Тут я с художником соглашусь. Цеховики в СССР были обычными подпольными предпринимателями, коммерсантами. Теми, кто потом будет пользоваться общественным уважением за так называемую деловую жилку и хватку. Во время хрущевской оттепели их вообще расстреливали. А сейчас это были преступники, расхитители государственного имущества, мошенники и предатели Родины. Именно так их клеймила партийная идеология за то, что те, по сути, исправляли ошибки плановой экономики и восполняли дефицит действительно востребованных товаров, вместо никому не нужных безобразных пальто и сапог, массово штамповавшихся на предприятиях, зачастую в убыток самим фабрикам.

— Карл Генрихович, — смягчился я. — Давай все по-порядку. Это очень важно для поимки убийцы. Расскажи, что она говорила, как на тебя вышла, для кого именно она готовила сюрприз?

— Пришла она примерно год назад. Верой представилась, сказала, что меня ей порекомендовал знакомый.

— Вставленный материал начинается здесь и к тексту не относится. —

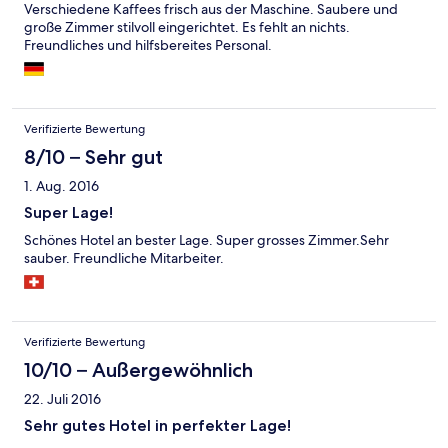
Verschiedene Kaffees frisch aus der Maschine. Saubere und
große Zimmer stilvoll eingerichtet. Es fehlt an nichts.
Freundliches und hilfsbereites Personal.
Verifizierte Bewertung
8/10 – Sehr gut
1. Aug. 2016
Super Lage!
Schönes Hotel an bester Lage. Super grosses Zimmer.Sehr
sauber. Freundliche Mitarbeiter.
Verifizierte Bewertung
10/10 – Außergewöhnlich
22. Juli 2016
Sehr gutes Hotel in perfekter Lage!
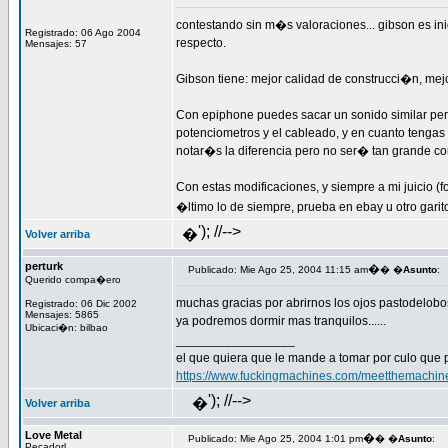
contestando sin m�s valoraciones... gibson es in
Registrado: 06 Ago 2004
respecto.
Mensajes: 57
Gibson tiene: mejor calidad de construcci�n, mejo
Con epiphone puedes sacar un sonido similar pero.
potenciometros y el cableado, y en cuanto tengas
notar�s la diferencia pero no ser� tan grande co
Con estas modificaciones, y siempre a mi juicio (
�ltimo lo de siempre, prueba en ebay u otro garito
'); //-->
�
Volver arriba
perturk
�
Publicado: Mie Ago 25, 2004 11:15 am
� �
Asunto
:
Querido compa�ero
muchas gracias por abrirnos los ojos pastodelobo
Registrado: 06 Dic 2002
Mensajes: 5865
ya podremos dormir mas tranquilos......
Ubicaci�n: bilbao
_________________
el que quiera que le mande a tomar por culo que 
https://www.fuckingmachines.com/meetthemachin
'); //-->
�
Volver arriba
Love Metal
�
Publicado: Mie Ago 25, 2004 1:01 pm
� �
Asunto
:
Pecadorl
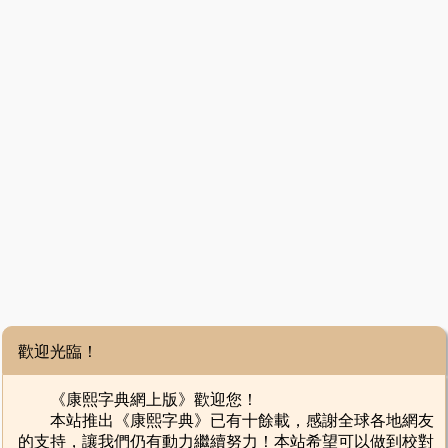
歡迎光臨！
《康熙字典網上版》歡迎您！
本站推出《康熙字典》已有十餘載，感謝全球各地網友
的支持，讓我們仍有動力繼續努力！本站希望可以做到校對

— Какой знакомый? — подключился Погодин.

— Не знаю, так и не сообщила. Да мало ли. Я многим картины на заказ рисовал. У меня клиенты так и приходят, по сарафанному радио. Я взял авансом червонец. Работал с ней. Спрашивал, в разговор вовлекал, чтоб нам молча не сидеть, но про себя она ничего не рассказывала. Я подумал, что она актриса или в театре где-то работает.

— Это почему? — насторожился я.

— Потому что не каждая дама запросто сможет оголяться перед мужиком незнакомым, а у той ни тени смущения. Одежду скинула, будто перчатки сняла. Вот и подумал. На проститутку вроде не похожа, значит, актриса. Я угадал? Кем она работала?

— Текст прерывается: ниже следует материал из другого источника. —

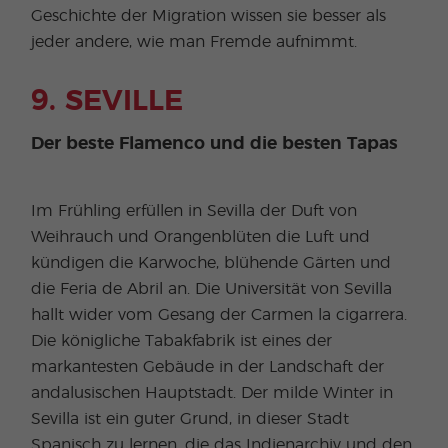
Geschichte der Migration wissen sie besser als
jeder andere, wie man Fremde aufnimmt.
9. SEVILLE
Der beste Flamenco und die besten Tapas
Im Frühling erfüllen in Sevilla der Duft von
Weihrauch und Orangenblüten die Luft und
kündigen die Karwoche, blühende Gärten und
die Feria de Abril an. Die Universität von Sevilla
hallt wider vom Gesang der Carmen la cigarrera.
Die königliche Tabakfabrik ist eines der
markantesten Gebäude in der Landschaft der
andalusischen Hauptstadt. Der milde Winter in
Sevilla ist ein guter Grund, in dieser Stadt
Spanisch zu lernen, die das Indienarchiv und den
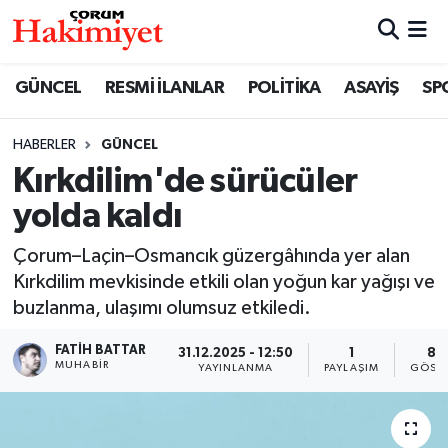
SPOR
Nöbetçi Eczaneler
GÜNCEL
RESMİ İLANLAR
POLİTİKA
ASAYİŞ
SP
POLİTİKA
Hava Durumu
HABERLER
GÜNCEL
Kırkdilim'de sürücüler
SAĞLIK
Çorum Namaz Vakitleri
yolda kaldı
ASAYİŞ
Trafik Durumu
Çorum–Laçin–Osmancık güzergâhında yer alan
EKONOMİ
Süper Lig Puan Durumu ve Fikstür
Kırkdilim mevkisinde etkili olan yoğun kar yağışı ve
buzlanma, ulaşımı olumsuz etkiledi.
GÜNCEL
Tüm Manşetler
FATIH BATTAR
31.12.2025 - 12:50
1
89
MUHABIR
YAYINLANMA
PAYLAŞIM
GÖSTE
AKTÜEL
Son Dakika Haberleri
EĞİTİM
Haber Arşivi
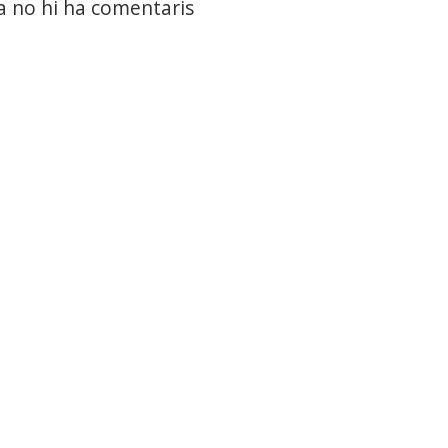
a no hi ha comentaris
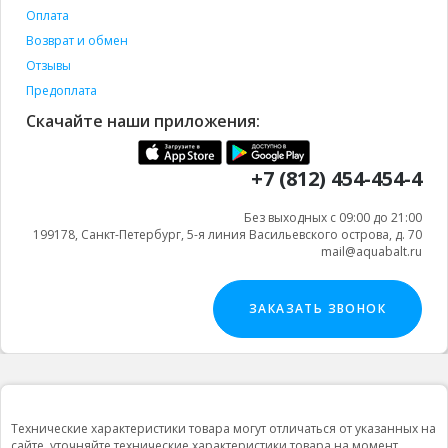
Оплата
Возврат и обмен
Отзывы
Предоплата
Скачайте наши приложения:
+7 (812) 454-454-4
Без выходных с 09:00 до 21:00
199178, Санкт-Петербург, 5-я линия Васильевского острова, д. 70
mail@aquabalt.ru
ЗАКАЗАТЬ ЗВОНОК
Технические характеристики товара могут отличаться от указанных на
сайте, уточняйте технические характеристики товара на момент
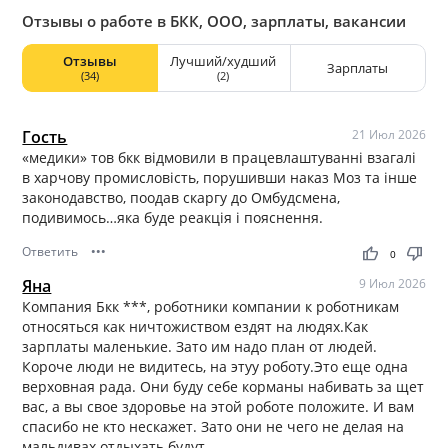
Отзывы о работе в БКК, ООО, зарплаты, вакансии
Отзывы
Лучший/худший
Зарплаты
(34)
(2)
Гость
21 Июл 2026
«медики» тов бкк відмовили в працевлаштуванні взагалі
в харчову промисловість, порушивши наказ Моз та інше
законодавство, поодав скаргу до Омбудсмена,
подивимось…яка буде реакція і пояснення.
Ответить
•••
thumb_up
thumb_down
0
Яна
9 Июл 2026
Компания Бкк ***, роботники компании к роботникам
относяться как ничтожиством ездят на людях.Как
зарплаты маленькие. Зато им надо план от людей.
Короче люди не видитесь, на этуу роботу.Это еще одна
верховная рада. Они буду себе корманы набивать за щет
вас, а вы свое здоровье на этой роботе положите. И вам
спасибо не кто нескажет. Зато они не чего не делая на
мальдивах отдыхать будут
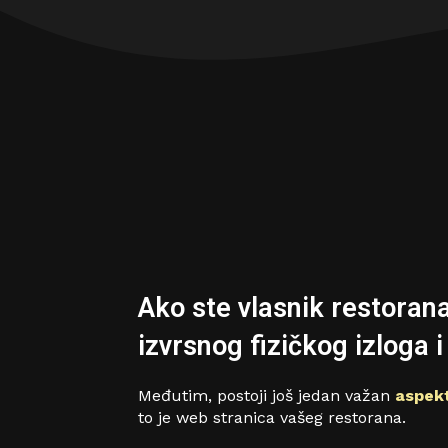
Ako ste vlasnik restorana
izvrsnog fizičkog izloga i 
Međutim, postoji još jedan važan
aspek
to je web stranica vašeg restorana.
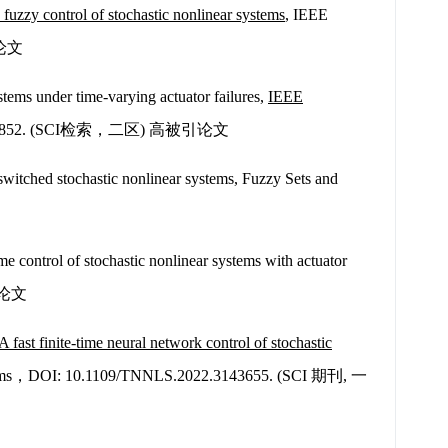
e fuzzy control of stochastic nonlinear systems
, IEEE
被引论文
tems under time-varying actuator failures,
IEEE
845-1852. (SCI检索，二区) 高被引论文
witched stochastic nonlinear systems, Fuzzy Sets and
 control of stochastic nonlinear systems with actuator
被引论文
A fast finite-time neural network control of stochastic
ystems，DOI: 10.1109/TNNLS.2022.3143655. (SCI 期刊, 一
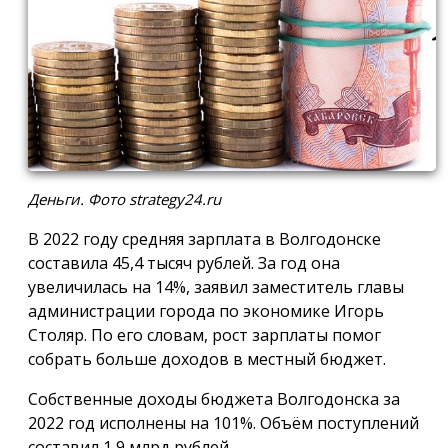
Деньги. Фото strategy24.ru
В 2022 году средняя зарплата в Волгодонске
составила 45,4 тысяч рублей. За год она
увеличилась на 14%, заявил заместитель главы
администрации города по экономике Игорь
Столяр. По его словам, рост зарплаты помог
собрать больше доходов в местный бюджет.
Собственные доходы бюджета Волгодонска за
2022 год исполнены на 101%. Объём поступлений
составил 1,9 млрд рублей.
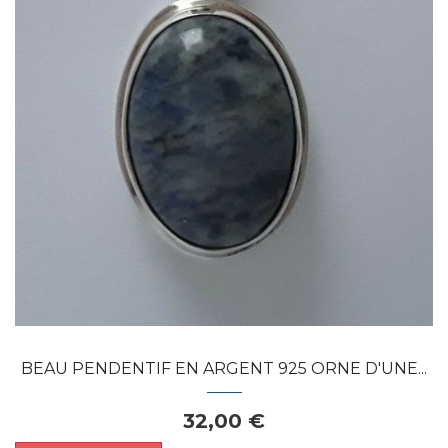
Dans mon panier
APERÇU RAPIDE
BEAU PENDENTIF EN ARGENT 925 ORNE D'UNE...
32,00 €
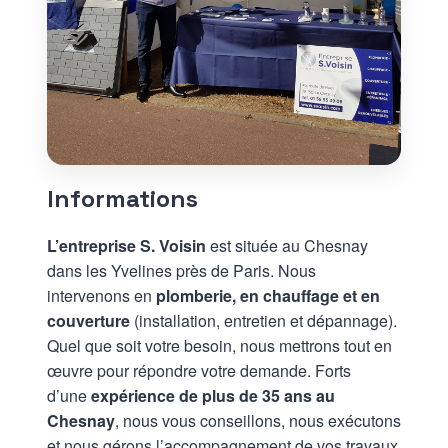
Devenir vendeur
Mon compte
Informations
L’entreprise S. Voisin
est située au Chesnay
dans les Yvelines près de Paris. Nous
intervenons en
plomberie, en chauffage et en
couverture
(installation, entretien et dépannage).
Quel que soit votre besoin, nous mettrons tout en
œuvre pour répondre votre demande. Forts
d’une
expérience de plus de 35 ans au
Chesnay
, nous vous conseillons, nous exécutons
et nous gérons l’accompagnement de vos travaux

— Неважно, — отрезал я. — Из соседей твоих с кем-то общалась?

— Нет, конечно! Если тетя Фрося узнает, что я деньги зарабатываю, вмиг куда надо позвонит. Я Веру сразу предупредил, чтобы изображала мою женщину для соседей. Чтобы кобелем меня окрестили, все лучше, чем цеховиком и спекулянтом. Так я со всеми клиентками поступаю. Многие возмущаются, мол, замужем, или не желают терпеть такое непотребство, как я, в любовниках даже на словах. Но я уже привык, не обижаюсь. А эта прямо сразу согласилась. Либо вертихвостка, либо точно актриса…

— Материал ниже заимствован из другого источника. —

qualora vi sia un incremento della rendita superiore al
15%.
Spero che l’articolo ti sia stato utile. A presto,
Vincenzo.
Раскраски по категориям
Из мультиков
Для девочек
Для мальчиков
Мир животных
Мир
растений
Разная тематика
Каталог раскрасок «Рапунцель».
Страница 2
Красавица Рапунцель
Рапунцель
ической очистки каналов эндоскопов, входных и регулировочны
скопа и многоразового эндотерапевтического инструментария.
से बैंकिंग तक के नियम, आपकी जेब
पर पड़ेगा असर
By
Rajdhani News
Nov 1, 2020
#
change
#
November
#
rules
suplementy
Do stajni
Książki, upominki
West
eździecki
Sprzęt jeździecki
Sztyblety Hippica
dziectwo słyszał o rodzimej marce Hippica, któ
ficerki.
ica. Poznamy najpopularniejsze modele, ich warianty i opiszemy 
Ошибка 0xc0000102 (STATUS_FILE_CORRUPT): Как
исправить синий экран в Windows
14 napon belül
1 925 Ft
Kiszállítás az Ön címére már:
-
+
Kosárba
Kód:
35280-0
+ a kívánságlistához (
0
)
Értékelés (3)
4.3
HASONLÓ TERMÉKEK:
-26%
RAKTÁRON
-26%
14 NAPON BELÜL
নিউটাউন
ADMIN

— Скорее, первое, — кивнул Погодин. — А если мужиков портреты рисуешь, как выкручиваешься?

— С теми проще. Выпиваем с ними взаправду, и делов-то. Сразу всем понятно, что друг пришел.

— Дядя Карл, вспомни. На чем Вера приезжала? Может, кто-то подвозил?

— Конечно, помню! Пару раз ее Волга белая забирала. Новой модели. Красивая такая, как жизнь моя до женитьбы. Я в окно видел, такую трудно не запомнить. К коммуналке на машинах обычно не подъезжают. Максимум — на велике или на инвалидке. Гаврилыч получил от Собеса в прошлом году такую, как безногий ветеран войны. Страсть, какая уродливая коробчонка с мотором от “Планеты”. Больше ревет, чем едет, потому что полтонны гробина весит. Только сам он на ней не ездит. Дети у него эту мотоколяску отняли. Приезжают к нему раз в неделю сюда на ней. Тарахтят.